Tanpa Pengumuman Resmi, Proyek KF-21 Boramae Tetap Berjalan Lancar
Baca juga
- Pedagang Pasar Kampung Lalang Menjerit, Wali Kota Medan Diminta Segera Evaluasi Kebijakan Baru
- Sudah Alami Kecelakaan Tunggal, IS Malah Terungkap Bawa Belasan Paket Sabu, Begini Kronologinya!
- Update Kebakaran SPBE Cimuning: 17 Korban Luka Bakar Lebih dari 50 Persen
- Lemonilo Tutup Kampanye Ramadan dengan Acara Silaturahmi, Ajak Keluarga Pererat Kebersamaan
- Tragedi Antrean Solar di Palembang: Sopir Truk Tewas Ditusuk, Kebutuhan BBM Memicu Konflik Sadis

Dalam pertemuan penting di Istana Kepresidenan Blue House Seoul, Presiden Korea Selatan Lee Jae Myung dan Presiden Indonesia Prabowo Subianto memperkuat komitmen kerja sama di bidang energi dan pertahanan. Meskipun tidak ada pengumuman resmi terkait pembelian jet tempur KF-21 Boramae, kedua negara menegaskan kelanjutan proyek pengembangan jet tempur canggih buatan Korsel yang telah berlangsung lebih dari satu dekade.
Dialog Energi dan Keamanan: Pilar Perdamaian dan Stabilitas
Presiden Prabowo menekankan pentingnya pertahanan yang kuat sebagai kunci perdamaian dan stabilitas nasional. Dalam pernyataan bersama, kedua kepala negara sepakat untuk mempercepat dialog tingkat tinggi terkait keamanan energi serta menjalin kerja sama erat antara sektor publik dan swasta.
Presiden Lee menggarisbawahi peran sentral Indonesia sebagai salah satu pemasok utama sumber daya energi, seperti LNG dan batubara, yang sangat berarti di tengah ketidakpastian global akibat konflik geopolitik. Dengan Indonesia sebagai pengekspor batubara termal terbesar di dunia, dan Korsel sebagai salah satu importir terbesar, kestabilan pasokan energi menjadi prioritas utama kedua negara.

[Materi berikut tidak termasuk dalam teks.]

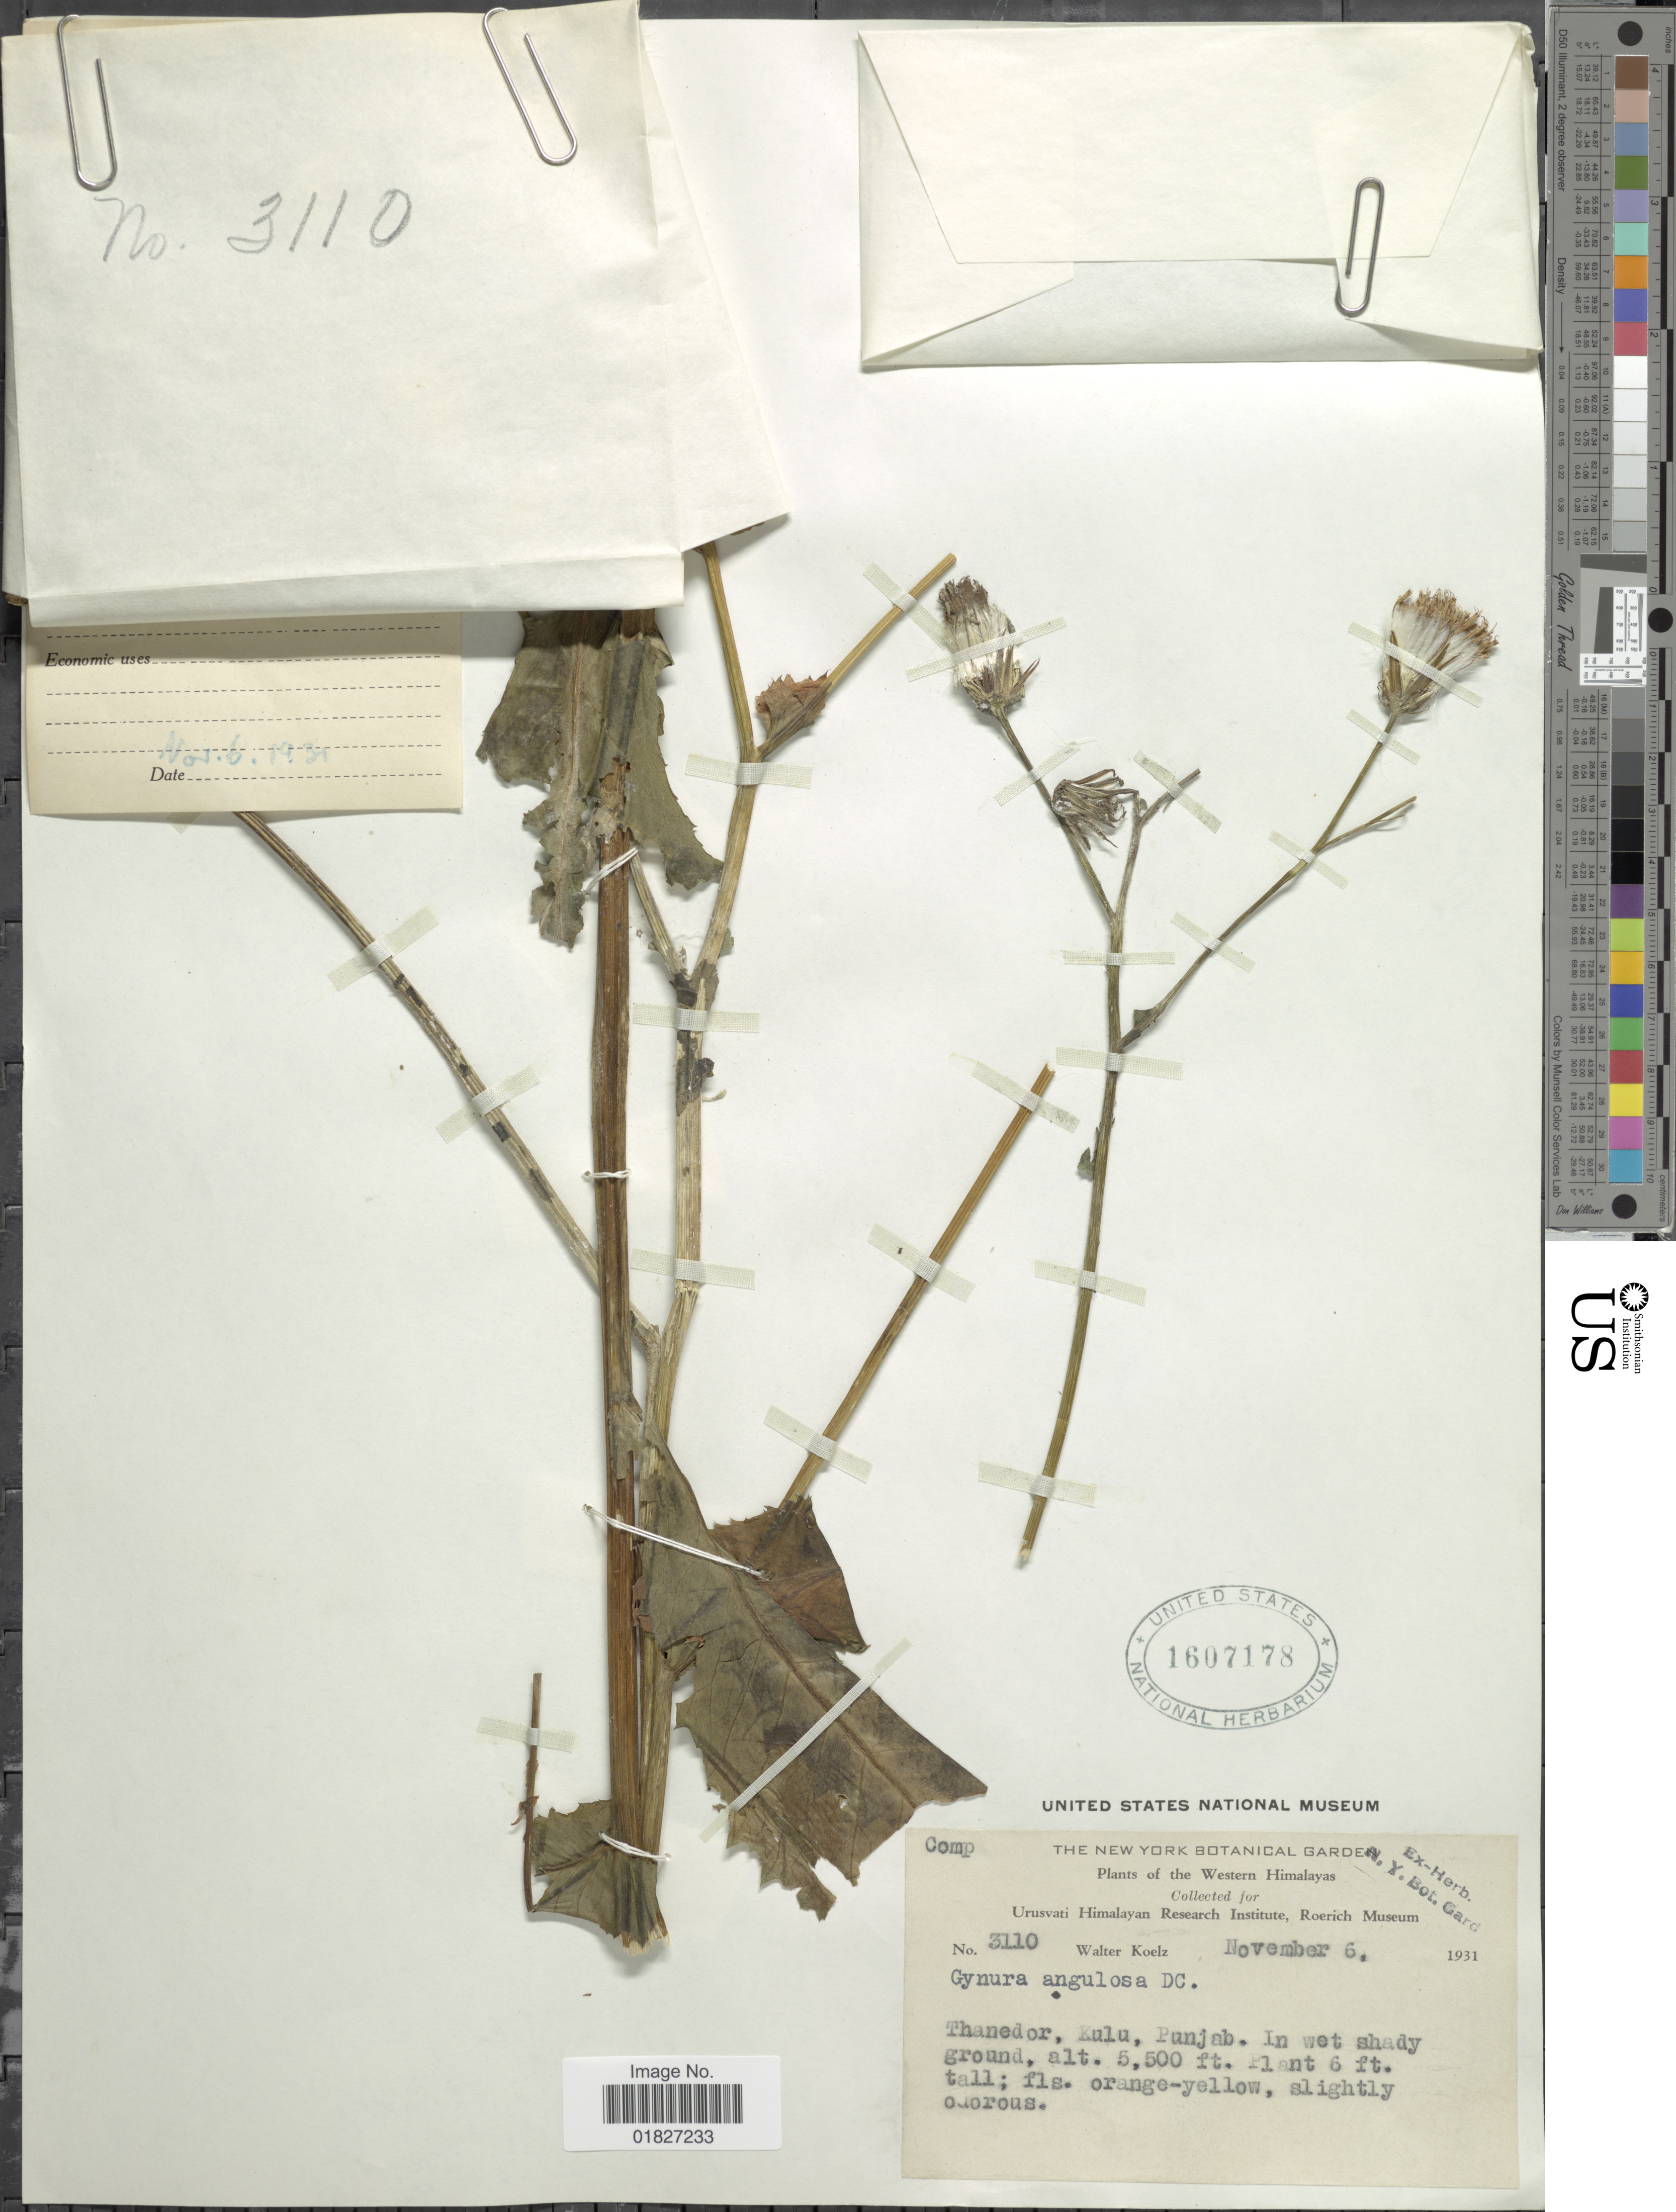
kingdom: Plantae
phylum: Tracheophyta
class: Magnoliopsida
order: Asterales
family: Asteraceae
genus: Gynura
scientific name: Gynura angulosa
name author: DC.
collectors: W. N. Koelz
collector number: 3110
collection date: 1931-11-06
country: India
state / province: Punjab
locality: Western Himalayas, Thanedor, Kulu, Punjab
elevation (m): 1676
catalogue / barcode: US 1607178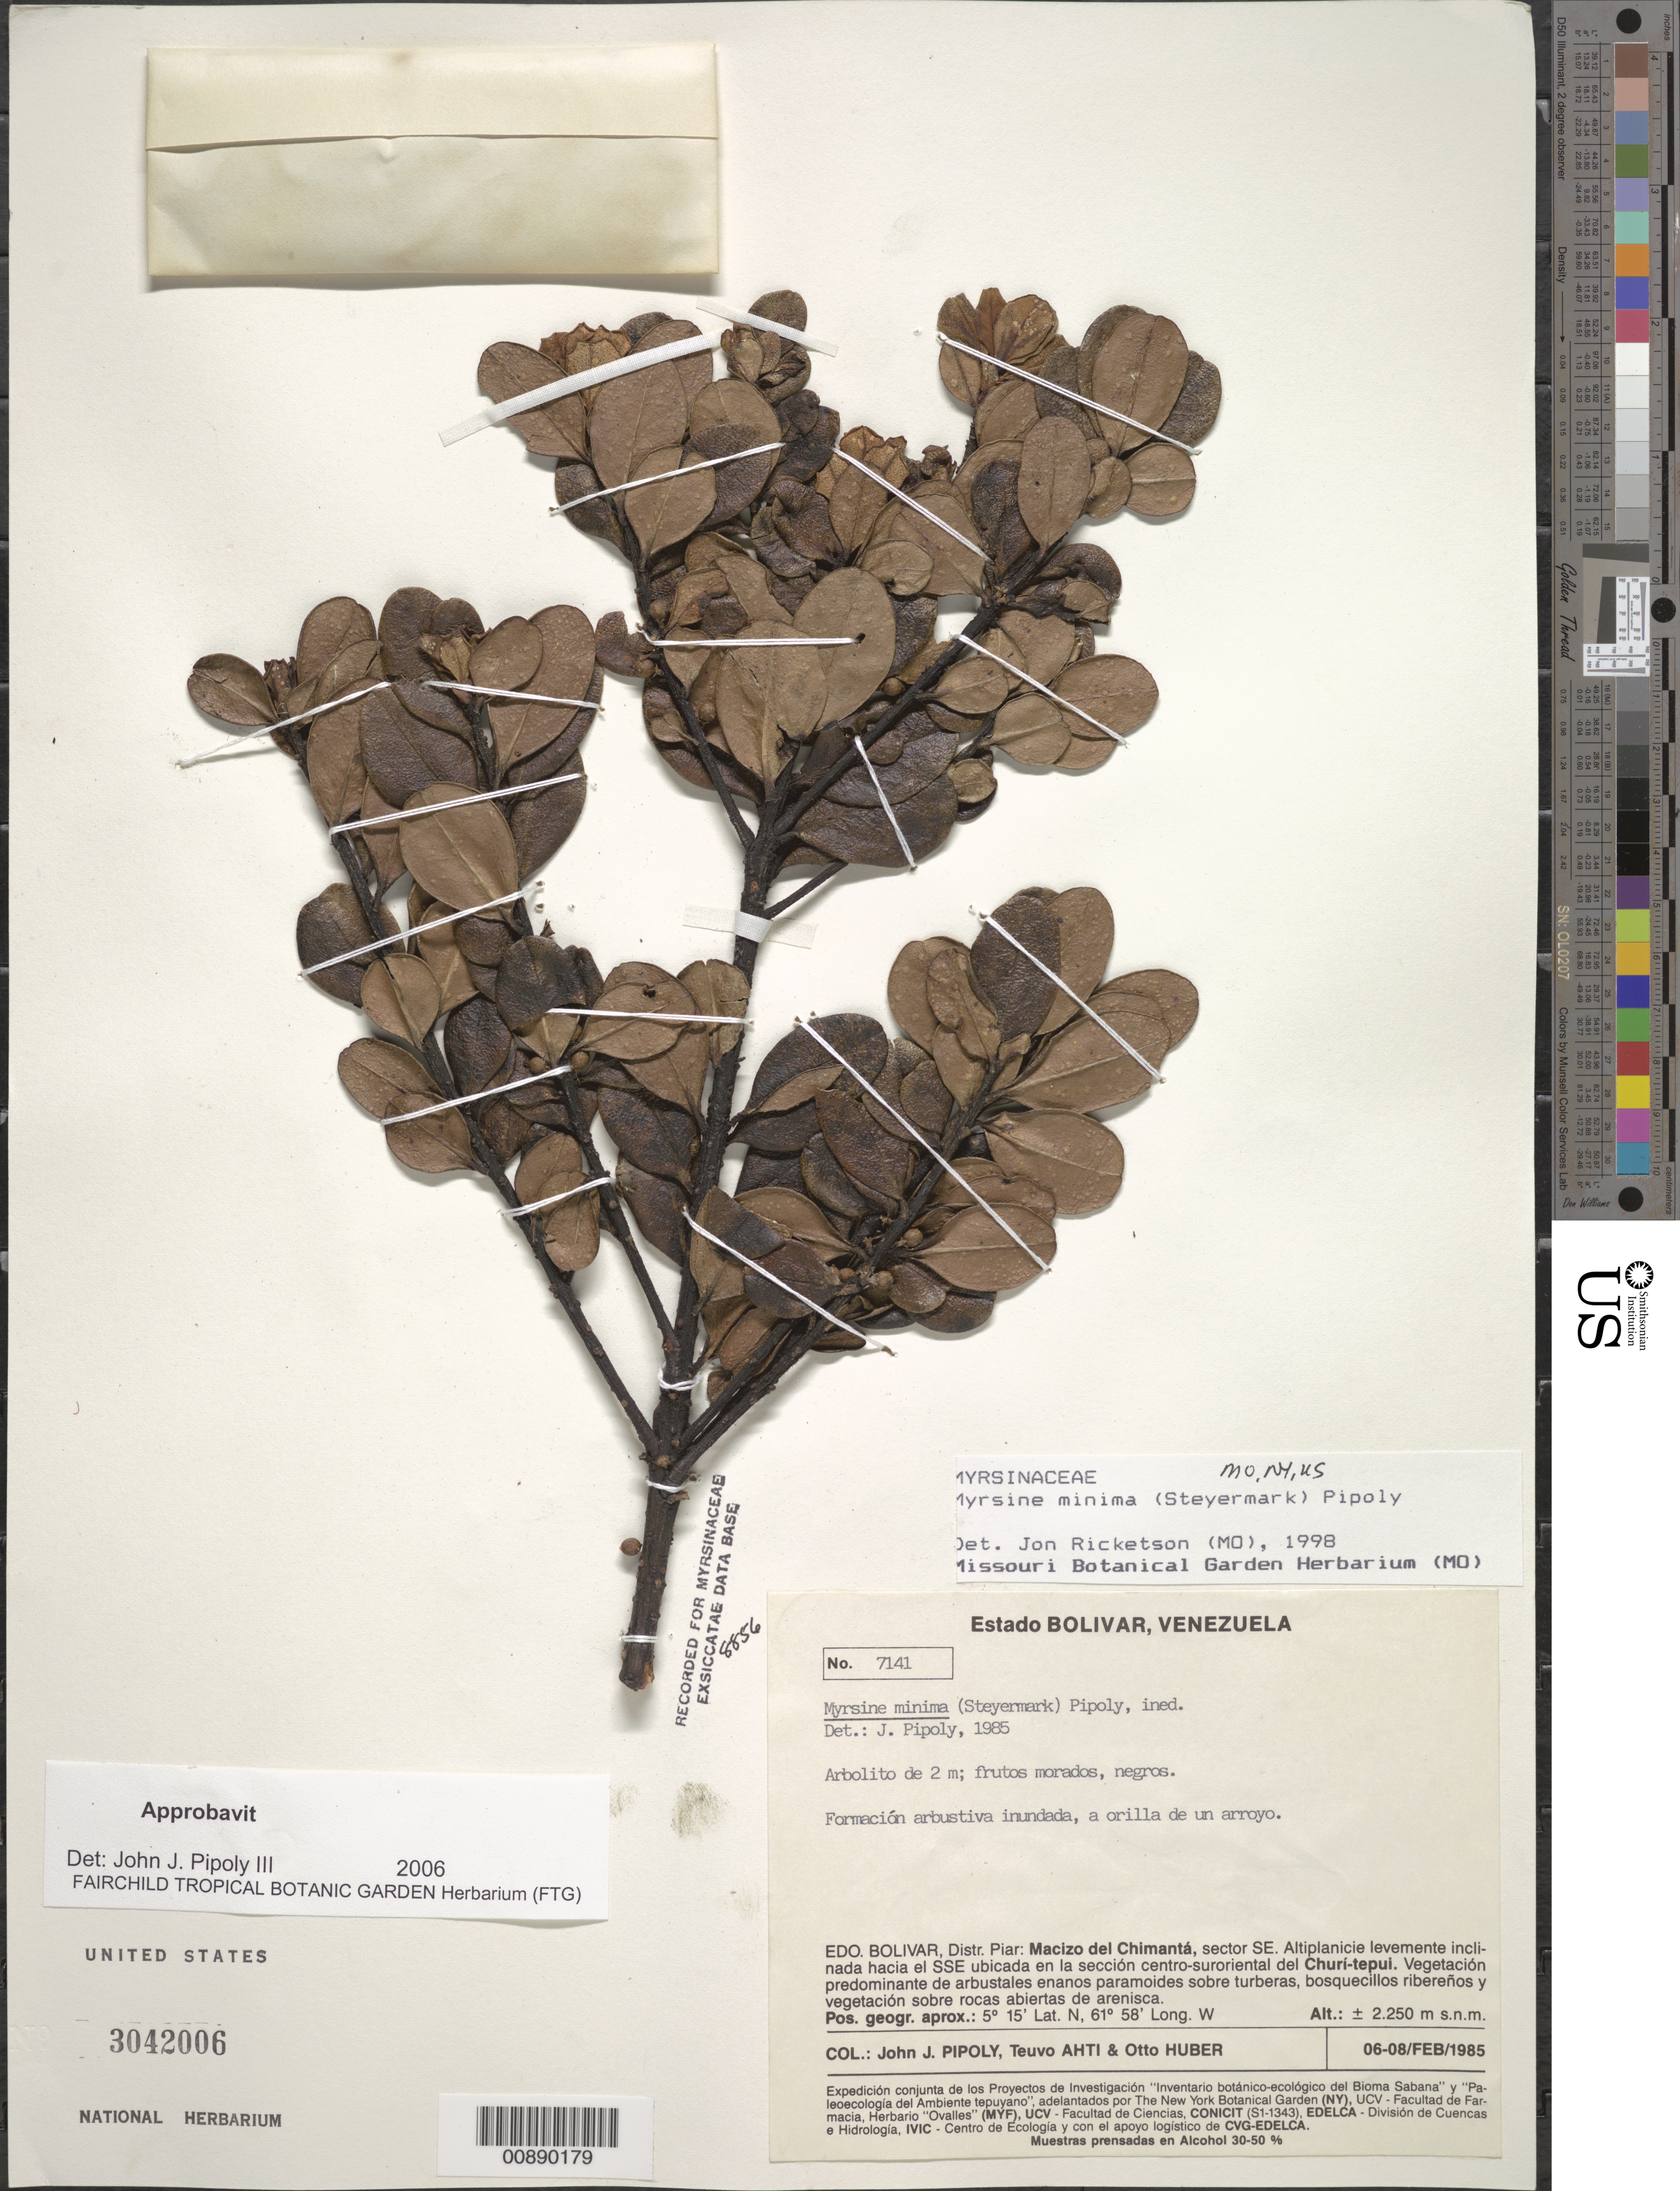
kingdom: Plantae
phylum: Tracheophyta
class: Magnoliopsida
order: Ericales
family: Primulaceae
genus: Myrsine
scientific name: Myrsine minima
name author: (Steyerm.) Pipoly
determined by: Pipoly, J. J., III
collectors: J. J. Pipoly, T. T. Ahti & O. Huber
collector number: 7141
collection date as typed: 6-Feb-85 to 8-Feb-85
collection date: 1985-02-06/1985-02-08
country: Venezuela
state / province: Bolívar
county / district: Piar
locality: Macizo del Chimantá, sector SE; seccion centro-suroriental del Churi-tepuí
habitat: Vegetación predominante de arbustales enanos paramoides sobre turberas, bosquecillos ribereños y vegetacion sobre rocas abiertas de arenisca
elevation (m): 2250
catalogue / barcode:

Kerja Sama Strategis Pasokan Energi
Fokus utama pertemuan ini adalah menjaga dan memperkuat rantai pasok energi agar tetap stabil, meminimalisir risiko gangguan terhadap aliran energi dan barang penting. Pada tahun 2025, Korsel mengimpor sekitar 2,1 juta ton gas alam cair dari Indonesia, yang menandakan besarnya ketergantungan serta pentingnya hubungan bilateral ini bagi ketahanan energi nasional kedua negara.
Proyek Pengembangan Jet Tempur KF-21 Boramae
Mengenai pertahanan, proyek pengembangan jet tempur KF-21 Boramae tetap berada pada jalur sesuai rencana, diperkirakan selesai pada Juni 2026. Namun, hingga saat ini belum dikonfirmasi adanya kesepakatan pembelian resmi jet tempur tersebut dari Indonesia. Proyek ini merupakan simbol kerja sama teknologi dan pertahanan tingkat tinggi antara Korsel dan Indonesia yang dapat meningkatkan kapabilitas pertahanan regional.
Insight: Kolaborasi strategis antara Korsel dan Indonesia menunjukkan bagaimana kerja sama lintas sektor dapat memperkuat stabilitas regional dari sisi energi dan pertahanan. Bagi pembaca, hal ini menandai peluang besar bagi pertumbuhan ekonomi dan keamanan nasional melalui kemitraan berskala internasional yang berjangka panjang.
FAQ
Apa hasil utama pertemuan Presiden Korsel dan Indonesia di Seoul?
Keduanya sepakat memperkuat kerja sama di bidang keamanan energi dan pertahanan tanpa pengumuman pembelian resmi jet tempur KF-21 Boramae.
Apakah Indonesia membeli jet tempur KF-21 Boramae dari Korea Selatan?
Sampai saat ini belum ada pengumuman resmi mengenai pembelian jet tempur KF-21 Boramae oleh Indonesia.
Bagaimana peran Indonesia dalam kerja sama energi dengan Korea Selatan?
Indonesia sebagai pengekspor utama LNG dan batubara menjadi mitra penting Korsel dalam menjaga kestabilan pasokan energi.
kerja sama energi menjadi sorotan utama pada pembahasan ini.